I would say $900 is what he might have gotten from a knowledgeable dealer BEFORE he broke the stock. (full retail would have been in the $1100-$1300 range) A replacement of the proper type and condition will run you $200 or better with clear stamps, etc. I would offer him $750. Full retail? No, but good for a person to person sale. If you look at used car values, you will see different prices for "trade in" sale to dealer, person to person, and finally dealer retail. To me, guns are mostly the same way (excluding auctions).
I'm not sure I understand. You stated "and the stake marks around the flip sight are correct, not monkeyed with." If there are stake marks, doesn't that indicate the carbine previously had an adjustable rear sight which required staking? Usually this is a tell tale sign of restoration, at least with regards to the rear sight. No staking on an original carbine with the flip-up rear sight.

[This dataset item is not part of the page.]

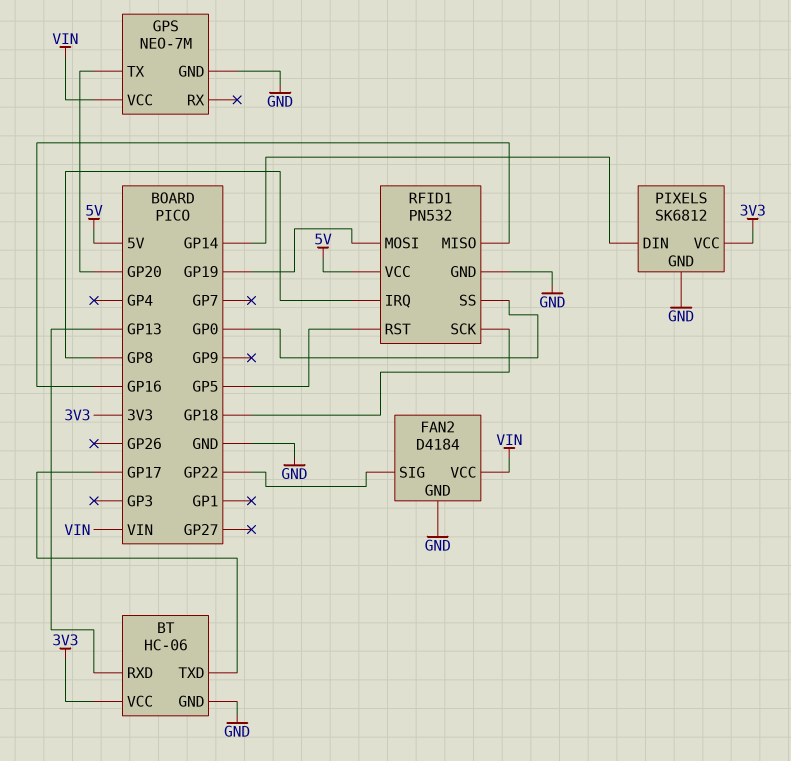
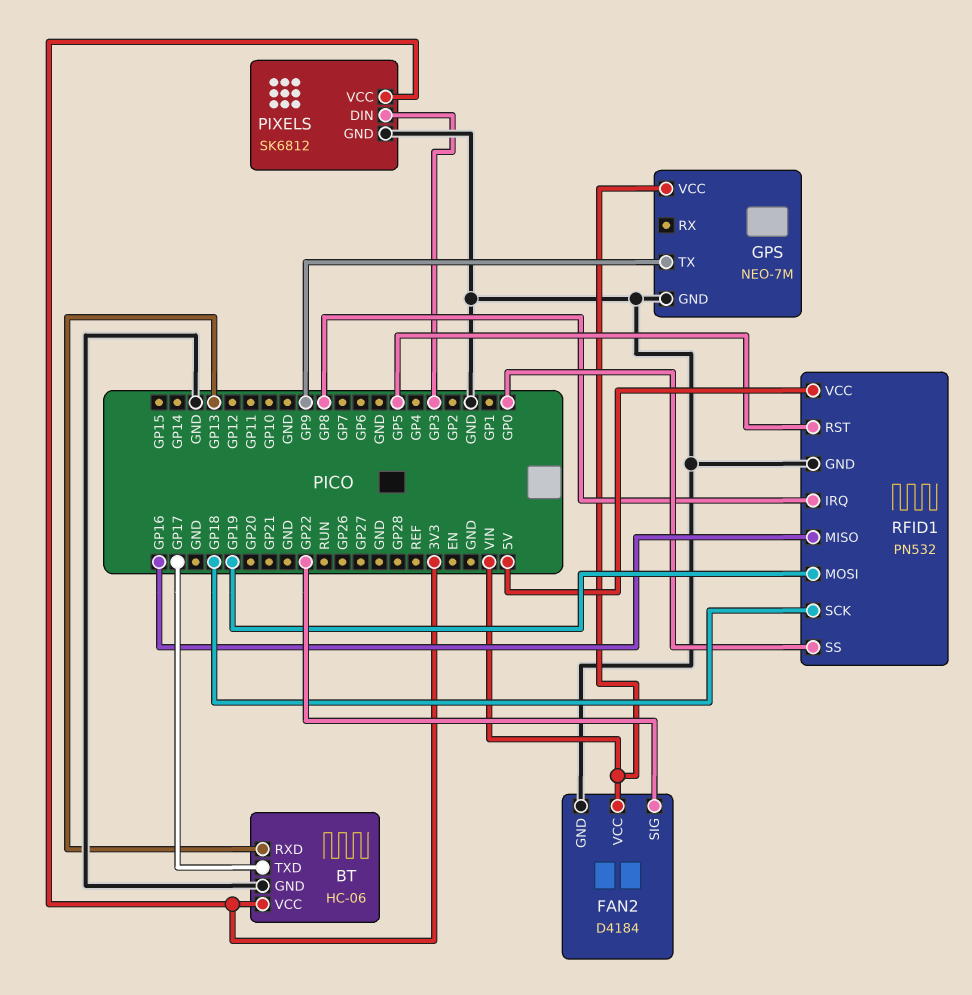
GPS pin TX: GP20 -> GP9
PIXELS pin DIN: GP14 -> GP3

some makers used a small chisel-like stake to secure the flip type rear sights after the factory sight-in process. This is different than the larger (usually round) stake marks used to secure the later adjustable sights. They are very different marks and are located in different positions on the sight base, that may be what the OP is referring to.
+1 If there is evidence of multiple stake marks, I would be wary. My 2-44 Underwood has the flip type rear sight staked, there is a single stake at 4 points around the sight. They are quite different from the stake marks for the adjustable sights on my CMP carbines.
I guess I phrased that wrong, there is not a stake mark present, better put-there is no evidence of a peep sight being installed and then removed at a later date and replaced with the flip sight. It's a legit carbine, minus the stock. Chris...
Original Type 1 sights will be "staked" in place by a linear stake, normally on just one side. Almost like a narrow flat stip screwdriver was used. The adjustable sights usually have 4 round punchmarks deeply punched. Evidence of these remains when the sight is removed and an original flip-sight is "re-installed".